Carrol Cox cbcox at ilstu.edu
Fri Oct 4 12:58:20 PDT 2013


I don't think we're far apart on this. Language remains a real difficulty, as I suggested in my brief remarks on "purpose" and "function." Legislatures don't self-consciously think of themselves as operating in the interest of Capital, nor is there some mysterious historical 'force' that makes them automatically act as such. And yet most of the time they act _as if_ one or the other were the case.

Carrol

-----Original Message----- From: lbo-talk-bounces at lbo-talk.org [mailto:lbo-talk-bounces at lbo-talk.org] On Behalf Of Marv Gandall Sent: Friday, October 04, 2013 2:13 PM To: lbo-talk at lbo-talk.org Subject: Re: [lbo-talk] Blog Post. The Road Beckons: Excerpt from Cheap Motels and a Hot Plate

On 2013-10-04, at 1:04 PM, Carrol Cox wrote:


> Working-class interests are sometimes served, usually in response to
strong
> mass actions of workers -- but I don't think this is ever, really, "at the
> expense of others [i.e.capital].
>
> For example. Social Security does, to some extent, serve the interests of
> workers, but it does _not_ do so at the expense of capital, as can be seen
> by comparing the present system to the Townsend Plan, which (perhaps)
> _would_ have been, to some extent, at the "expense" of capital.
>
> And sometimes what _seems_ to serve w-c interests actually contradicts
those
> interests: The Wagner Act was a disaster for the American Working Class.
The
> IWW had it right: No contracts, but we strike until management responds to
> our demands.
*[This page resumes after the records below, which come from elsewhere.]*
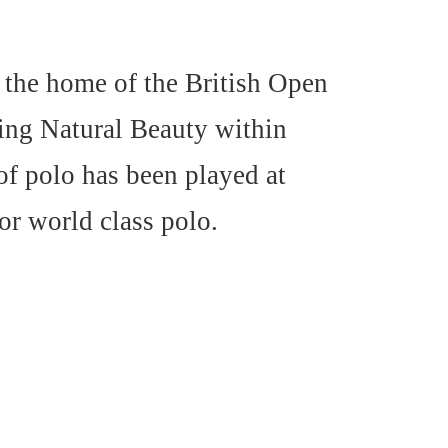
 the home of the British Open
ing Natural Beauty within
f polo has been played at
or world class polo.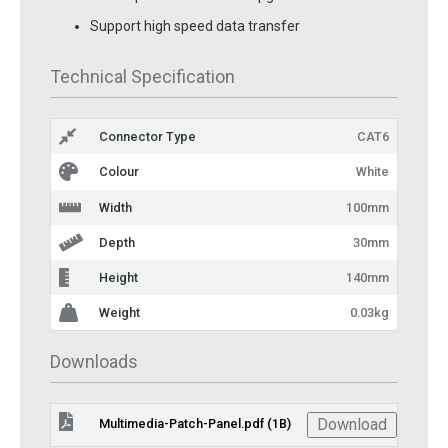
Support high speed data transfer
Technical Specification
Connector Type
CAT6
Colour
White
Width
100mm
Depth
30mm
Height
140mm
Weight
0.03kg
Downloads
Download
Multimedia-Patch-Panel.pdf (1B)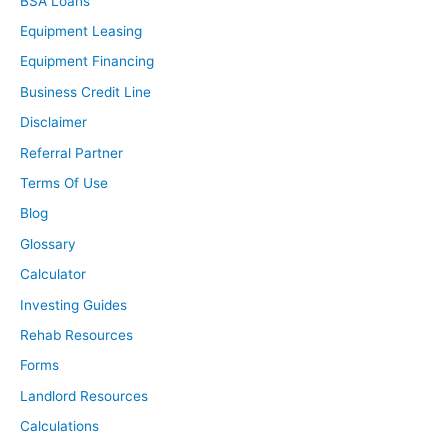
BSA Loans
Equipment Leasing
Equipment Financing
Business Credit Line
Disclaimer
Referral Partner
Terms Of Use
Blog
Glossary
Calculator
Investing Guides
Rehab Resources
Forms
Landlord Resources
Calculations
And we go on strike again a day later if Management doesn't
> come across. Stanley Aronowitz is good on this.

I agree with your important point that working class reforms are typically not at the "expense" of capital, and have argued along the same lines previously. If sought-for reforms are a net loss for capital, the state will ignore or, if necesary, repress the movements agitating for them rather than accepting them in part and shaping them to fit the needs of the system. The Wagner Act, for example, was a response to factory occupations, bloody strike confrontations, and other forms of working class protest aiming at securing union recognition and collective bargaining rights. The Social Security Act was a very modest response to the demands of the mass Townsend Act movement for old age pensions. The legislation in each case was meant to take the steam out of the mass movements while boosting mass purchasing power within tolerable limits set by the bourgeoisie.

Despite their limitations, however, I would call neither Act a "disaster" for the American working class, unless it can be shown that the balance of class forces was such that the trade unions could have sustained the kind of combativity IWW tactics required and that the masses could have forced the Roosevelt administration to adopt the Townsend Plan. I can't prove this nor can you demonstrate the opposite, but that both Acts were widely welcomed by the workers and their organizations suggests they saw something of value in each and perceived them as the most which they could accomplish in the circumstances.